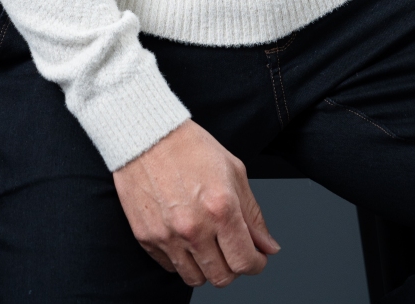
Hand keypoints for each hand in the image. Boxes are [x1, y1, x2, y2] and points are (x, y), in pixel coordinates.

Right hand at [113, 119, 280, 287]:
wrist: (146, 135)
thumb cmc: (190, 147)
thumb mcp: (233, 171)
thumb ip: (253, 213)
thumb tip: (268, 246)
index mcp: (221, 208)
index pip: (245, 261)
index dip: (256, 263)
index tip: (256, 257)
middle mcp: (194, 227)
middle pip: (221, 278)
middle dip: (233, 267)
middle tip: (232, 249)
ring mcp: (168, 236)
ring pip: (195, 278)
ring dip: (207, 267)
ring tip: (208, 245)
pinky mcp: (147, 238)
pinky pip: (170, 267)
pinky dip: (182, 260)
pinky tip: (186, 239)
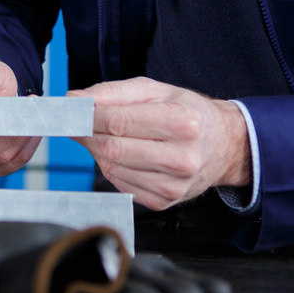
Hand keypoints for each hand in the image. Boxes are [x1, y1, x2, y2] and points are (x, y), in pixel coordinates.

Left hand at [69, 77, 250, 210]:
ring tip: (108, 137)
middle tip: (78, 124)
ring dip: (98, 151)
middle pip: (112, 148)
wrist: (223, 146)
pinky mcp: (164, 202)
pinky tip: (124, 156)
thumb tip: (73, 101)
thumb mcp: (154, 90)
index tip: (70, 111)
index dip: (86, 117)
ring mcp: (174, 185)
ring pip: (111, 168)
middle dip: (87, 134)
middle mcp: (182, 157)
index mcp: (182, 122)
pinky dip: (112, 168)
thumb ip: (110, 92)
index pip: (117, 122)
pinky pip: (120, 185)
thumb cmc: (186, 113)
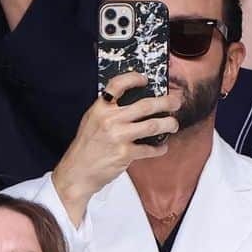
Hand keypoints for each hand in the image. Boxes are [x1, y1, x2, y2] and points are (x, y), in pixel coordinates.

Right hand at [53, 73, 179, 201]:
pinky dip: (159, 148)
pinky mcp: (124, 154)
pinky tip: (161, 147)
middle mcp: (109, 120)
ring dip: (169, 124)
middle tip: (176, 102)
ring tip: (173, 124)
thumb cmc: (86, 147)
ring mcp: (117, 137)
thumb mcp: (91, 121)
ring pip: (153, 125)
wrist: (75, 173)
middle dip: (167, 102)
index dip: (133, 78)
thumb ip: (109, 110)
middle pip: (145, 105)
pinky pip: (150, 148)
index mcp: (99, 109)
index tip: (146, 79)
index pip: (117, 85)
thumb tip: (136, 100)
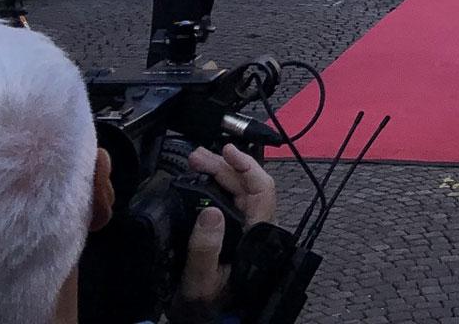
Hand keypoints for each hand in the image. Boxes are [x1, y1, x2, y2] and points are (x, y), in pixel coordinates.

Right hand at [172, 145, 276, 321]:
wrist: (208, 322)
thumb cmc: (208, 306)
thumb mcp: (201, 281)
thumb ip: (206, 249)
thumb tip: (210, 212)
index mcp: (256, 237)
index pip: (262, 191)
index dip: (248, 167)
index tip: (227, 151)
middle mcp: (256, 229)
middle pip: (248, 187)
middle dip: (224, 166)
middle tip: (196, 157)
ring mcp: (247, 231)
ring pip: (239, 193)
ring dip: (219, 174)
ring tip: (196, 163)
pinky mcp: (235, 234)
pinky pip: (231, 203)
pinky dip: (215, 188)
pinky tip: (200, 182)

· · · ·

> _Exercise_
Nothing in the entries above should change when they are printed again, except that the pictures are dropped.

> _Final answer_
Hand keypoints for each hand in the image. Boxes are [x1, y1, x2, y2] and points are (x, y), in pixel coordinates.

Right hand at [113, 119, 280, 287]:
wrist: (146, 135)
thumb cmc: (190, 147)
thumb mcp: (233, 171)
thumb ip: (253, 213)
thumb tip: (268, 246)
index mcp: (221, 208)
index pip: (245, 261)
index dip: (256, 263)
index tip: (256, 257)
middle mcp: (194, 227)
middle pip: (221, 278)
middle dip: (233, 267)
middle tip: (232, 249)
ring mcp: (168, 236)
ring pip: (195, 278)
ring dip: (207, 267)
ring tip: (208, 245)
pinky mcp: (147, 238)
pinky pip: (170, 267)
pinky dip: (182, 260)
pinky tip: (186, 239)
Hand keypoints for each hand in the image. Boxes are [x1, y1, x2, y2] and points are (x, y), in pixel coordinates.

Left hand at [69, 77, 250, 210]:
ring tip: (108, 137)
middle tip: (78, 124)
ring dip: (98, 151)
middle pip: (112, 148)
wrist: (223, 146)
pinky mcp: (164, 202)
pinky tip: (124, 156)
thumb tip: (73, 101)
thumb mcp: (154, 90)
index tip: (70, 111)
index dip: (86, 117)
ring mcp: (174, 185)
ring pip: (111, 168)
middle dip: (87, 134)
middle mcp: (182, 157)
index mcp: (182, 122)
pinky dip: (112, 168)
thumb ip: (110, 92)
index pip: (117, 122)
pinky pip: (120, 185)
thumb cmc: (186, 113)
Hand keypoints for each hand in the image. Boxes are [x1, y1, x2, y2] and points are (x, y), in pixel coordinates.

Right hand at [53, 73, 179, 201]:
pinky dip: (159, 148)
pinky mcp: (124, 154)
pinky tip: (161, 147)
middle mcp: (109, 120)
ring dip: (169, 124)
middle tip: (176, 102)
ring tip: (173, 124)
thumb cmc: (86, 147)
ring mcp: (117, 137)
thumb mcp: (91, 121)
ring pip: (153, 125)
wrist: (75, 173)
middle dip: (167, 102)
index dip: (133, 78)
thumb ip: (109, 110)
middle pip: (145, 105)
pinky pip: (150, 148)
index mcp: (99, 109)
index tip: (146, 79)
index pip: (117, 85)
thumb tip: (136, 100)
Hand keypoints for each hand in the image. Boxes are [x1, y1, x2, y2] and points are (x, y), in pixel coordinates.

Right hand at [172, 145, 276, 321]:
wrist: (208, 322)
thumb cmc: (208, 306)
thumb mcp: (201, 281)
thumb ip: (206, 249)
thumb tip: (210, 212)
index mcp: (256, 237)
index pip: (262, 191)
index dip: (248, 167)
index tip: (227, 151)
middle mcp: (256, 229)
middle pip: (248, 187)
middle dip: (224, 166)
middle tip: (196, 157)
ring mcp: (247, 231)
ring pip: (239, 193)
ring dip: (219, 174)
ring tip: (196, 163)
pinky mcp: (235, 234)
pinky pip: (231, 203)
pinky dip: (215, 188)
pinky tip: (200, 182)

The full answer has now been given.